An Olympic bomb threat is making headline news, as a man traveling on a plane from Ukraine reportedly used the threat of a bomb to attempt to divert the jet to Sochi, Russia. This story is developing.

Reuters is reporting today that a Boeing 737-800 passenger plane from Pegasus Airlines, escorted by an F-16 fighter jet, made an emergency landing earlier this morning in Istanbul.

“People are still inside but the pilot called security and gave them a signal that they can enter the plane. There is a translator – a Turkish man near the Ukrainian to calm him down,” one airport official said earlier today.

The unidentified man, of Ukrainian descent, reportedly threatened that a bomb he had concealed in the cargo hold would be detonated if the plane did not divert and take him to the Winter Olympics. Passengers have reported that the man was drunk. He was able to be calmed to the point where he was cooperative.

“While the plane was in the air, one of the passengers said that there was a bomb on board and asked the plane to not land in Sabiha Gokcen (in Turkey) but rather to land in Sochi,” Turkey’s Transportation Ministry official Habip Soluk said Friday.

The man was taken into custody and all 110 passengers on board the plane landed safely in Istanbul.

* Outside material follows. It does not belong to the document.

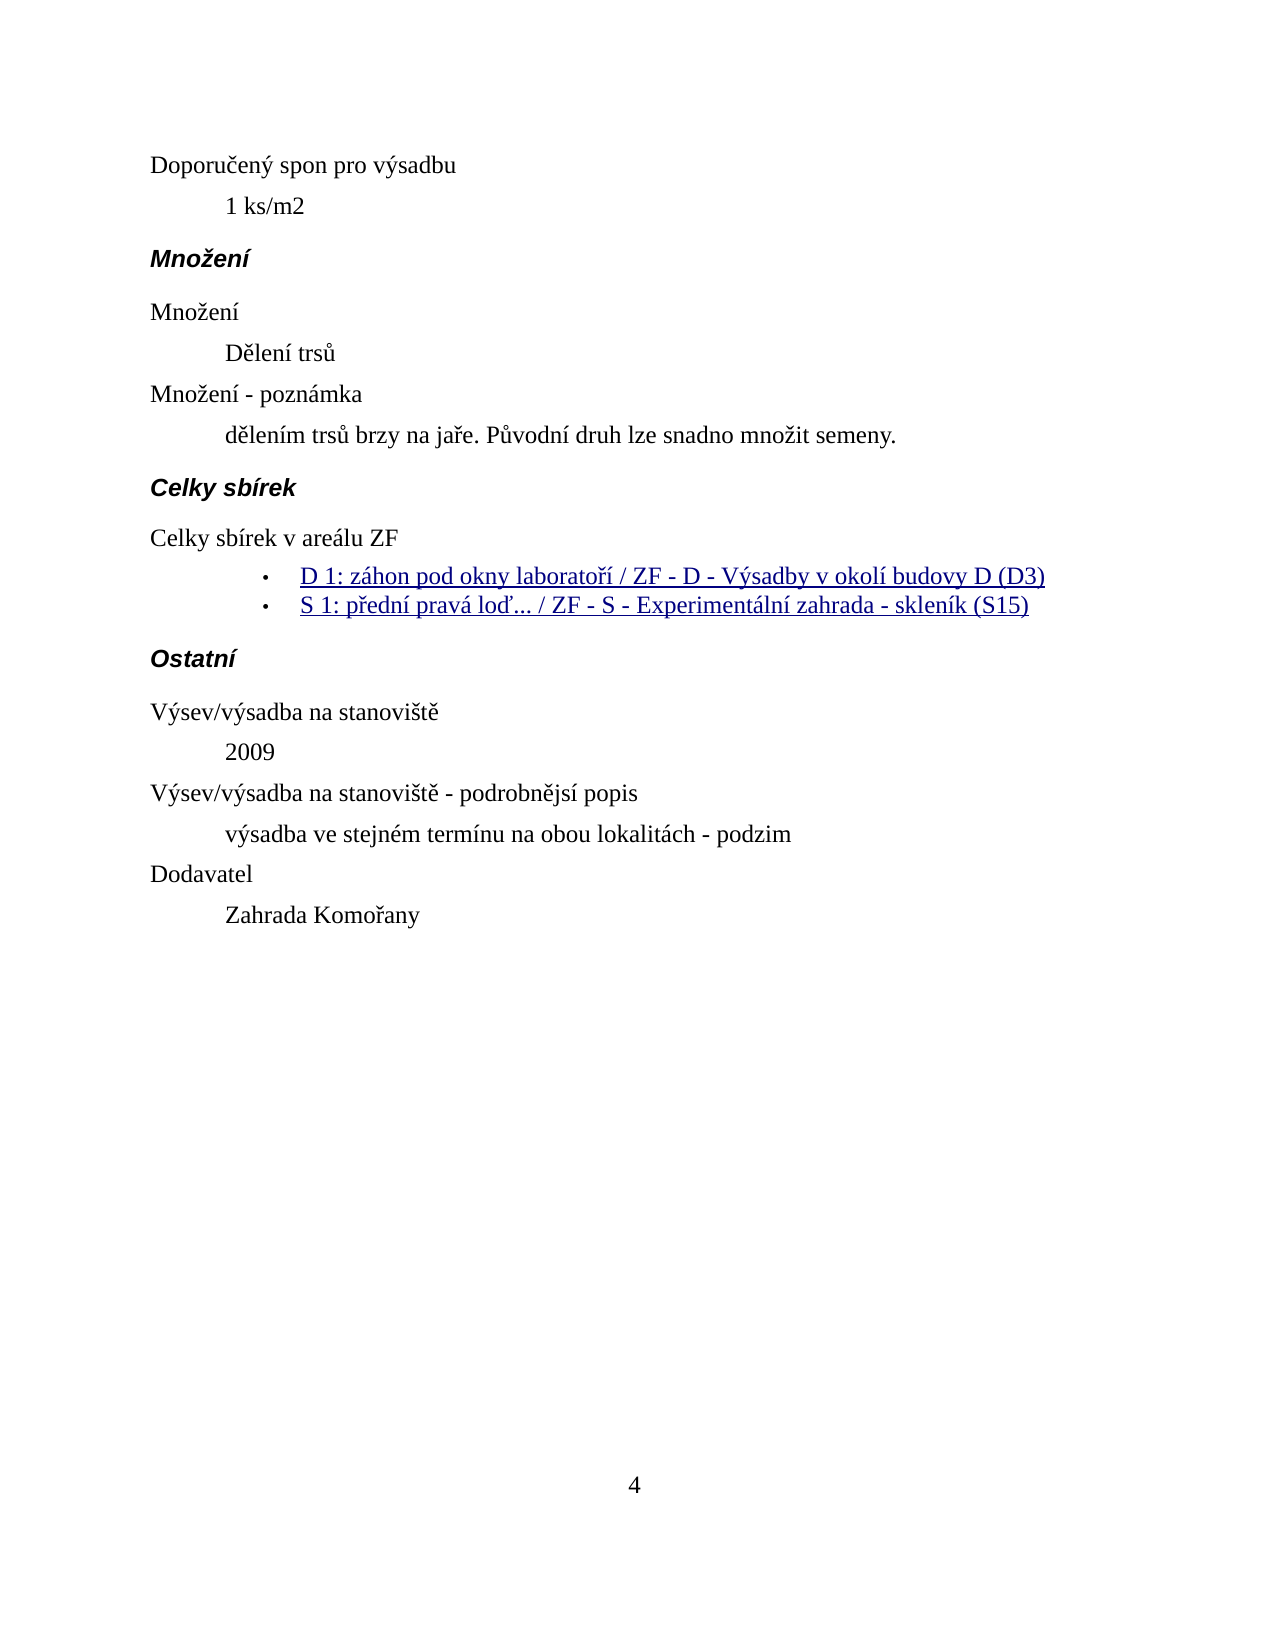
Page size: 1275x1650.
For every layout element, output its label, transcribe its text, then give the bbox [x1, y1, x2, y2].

Official opening ceremonies for the Olympic Games began today in Sochi amid intense security against potential terror attacks.

Related Story: Toothpaste alert: US warns of possible toothpaste bombs ahead of Olympic Games.

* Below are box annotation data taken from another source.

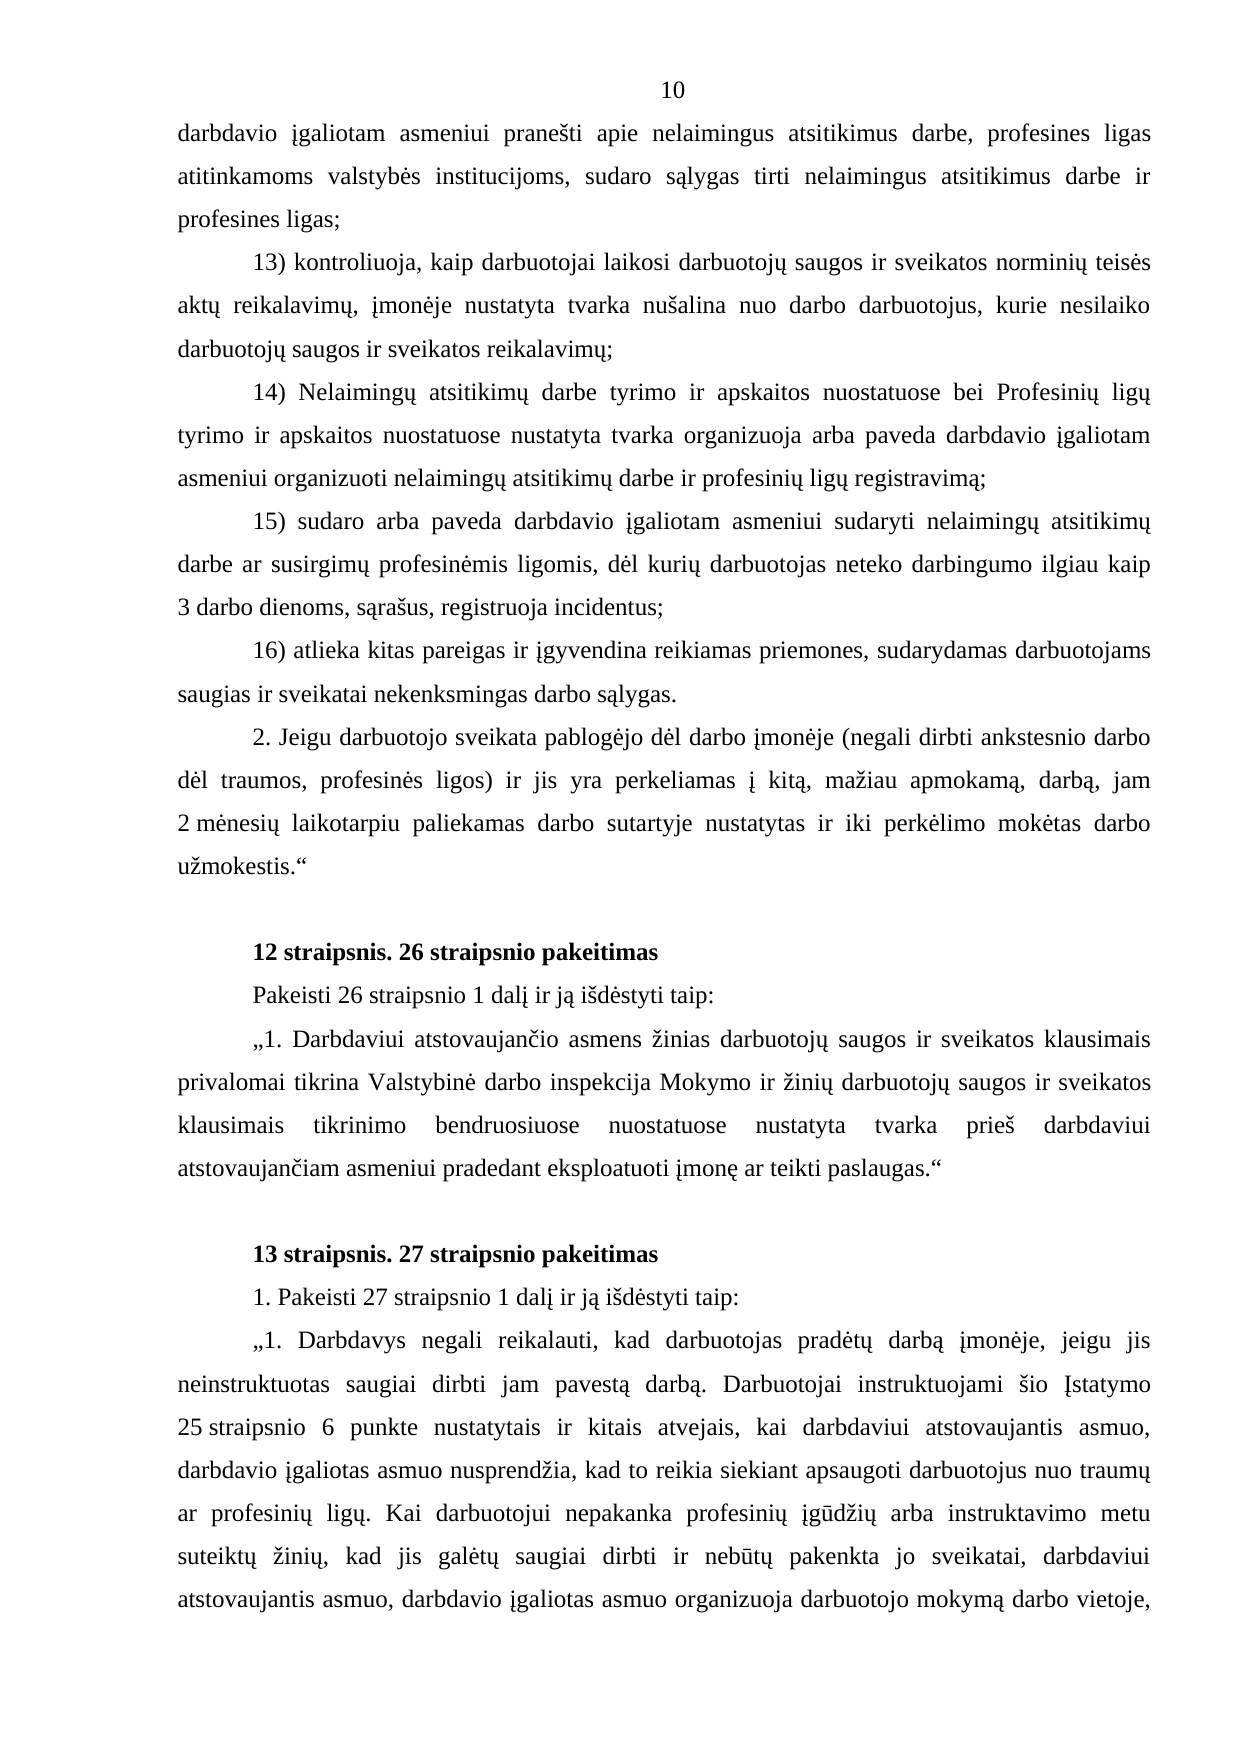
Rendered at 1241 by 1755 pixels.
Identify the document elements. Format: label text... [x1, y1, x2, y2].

text 1. Pakeisti 27 straipsnio 1 dalį ir ją išdėstyti taip: [177, 1282, 1152, 1311]
text „1. Darbdaviui atstovaujančio asmens žinias darbuotojų saugos ir sveikatos klausimais privalomai tikrina Valstybinė darbo inspekcija Mokymo ir žinių darbuotojų saugos ir sveikatos klausimais tikrinimo bendruosiuose nuostatuose nustatyta tvarka prieš darbdaviui atstovaujančiam asmeniui pradedant eksploatuoti įmonę ar teikti paslaugas.“ [177, 1024, 1152, 1182]
text darbdavio įgaliotam asmeniui pranešti apie nelaimingus atsitikimus darbe, profesines ligas atitinkamoms valstybės institucijoms, sudaro sąlygas tirti nelaimingus atsitikimus darbe ir profesines ligas; [177, 118, 1152, 233]
text „1. Darbdavys negali reikalauti, kad darbuotojas pradėtų darbą įmonėje, jeigu jis neinstruktuotas saugiai dirbti jam pavestą darbą. Darbuotojai instruktuojami šio Įstatymo 25 straipsnio 6 punkte nustatytais ir kitais atvejais, kai darbdaviui atstovaujantis asmuo, darbdavio įgaliotas asmuo nusprendžia, kad to reikia siekiant apsaugoti darbuotojus nuo traumų ar profesinių ligų. Kai darbuotojui nepakanka profesinių įgūdžių arba instruktavimo metu suteiktų žinių, kad jis galėtų saugiai dirbti ir nebūtų pakenkta jo sveikatai, darbdaviui atstovaujantis asmuo, darbdavio įgaliotas asmuo organizuoja darbuotojo mokymą darbo vietoje, [177, 1326, 1152, 1613]
text 13) kontroliuoja, kaip darbuotojai laikosi darbuotojų saugos ir sveikatos norminių teisės aktų reikalavimų, įmonėje nustatyta tvarka nušalina nuo darbo darbuotojus, kurie nesilaiko darbuotojų saugos ir sveikatos reikalavimų; [177, 247, 1152, 362]
text 2. Jeigu darbuotojo sveikata pablogėjo dėl darbo įmonėje (negali dirbti ankstesnio darbo dėl traumos, profesinės ligos) ir jis yra perkeliamas į kitą, mažiau apmokamą, darbą, jam 2 mėnesių laikotarpiu paliekamas darbo sutartyje nustatytas ir iki perkėlimo mokėtas darbo užmokestis.“ [177, 722, 1152, 880]
text 15) sudaro arba paveda darbdavio įgaliotam asmeniui sudaryti nelaimingų atsitikimų darbe ar susirgimų profesinėmis ligomis, dėl kurių darbuotojas neteko darbingumo ilgiau kaip 3 darbo dienoms, sąrašus, registruoja incidentus; [177, 506, 1152, 621]
text 14) Nelaimingų atsitikimų darbe tyrimo ir apskaitos nuostatuose bei Profesinių ligų tyrimo ir apskaitos nuostatuose nustatyta tvarka organizuoja arba paveda darbdavio įgaliotam asmeniui organizuoti nelaimingų atsitikimų darbe ir profesinių ligų registravimą; [177, 377, 1152, 492]
text 12 straipsnis. 26 straipsnio pakeitimas [177, 937, 1152, 966]
text 16) atlieka kitas pareigas ir įgyvendina reikiamas priemones, sudarydamas darbuotojams saugias ir sveikatai nekenksmingas darbo sąlygas. [177, 636, 1152, 707]
text 13 straipsnis. 27 straipsnio pakeitimas [177, 1239, 1152, 1268]
text Pakeisti 26 straipsnio 1 dalį ir ją išdėstyti taip: [177, 981, 1152, 1009]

UPDATE Feb. 8: According to CNN, the "air pilot" as dubbed by Istanbul's Gov. Huseyin Avni Mutlu, disputed the passengers' claims that the man had drank excessively while on board the flight, but did concede that "he may have used some other substances."

Officials have reported that the man evidently thought he was on a plane for Sochi, then became irate when he learned the flight was bound for Istanbul.

The Cihan News Agency of Turkey published a photograph it claimed came from inside the plane showing a man standing in a number 11 sports jersey with empty seats around him and two people in uniform.

The Ukrainian ministry said no explosives or guns were found aboard the plane and that the suspect "voluntarily turned himself into police."

The man has since been identified by The Associated Press as Artem Hozlov, whose reported motive was to press for the release of anti-government protesters in his native country of Ukraine.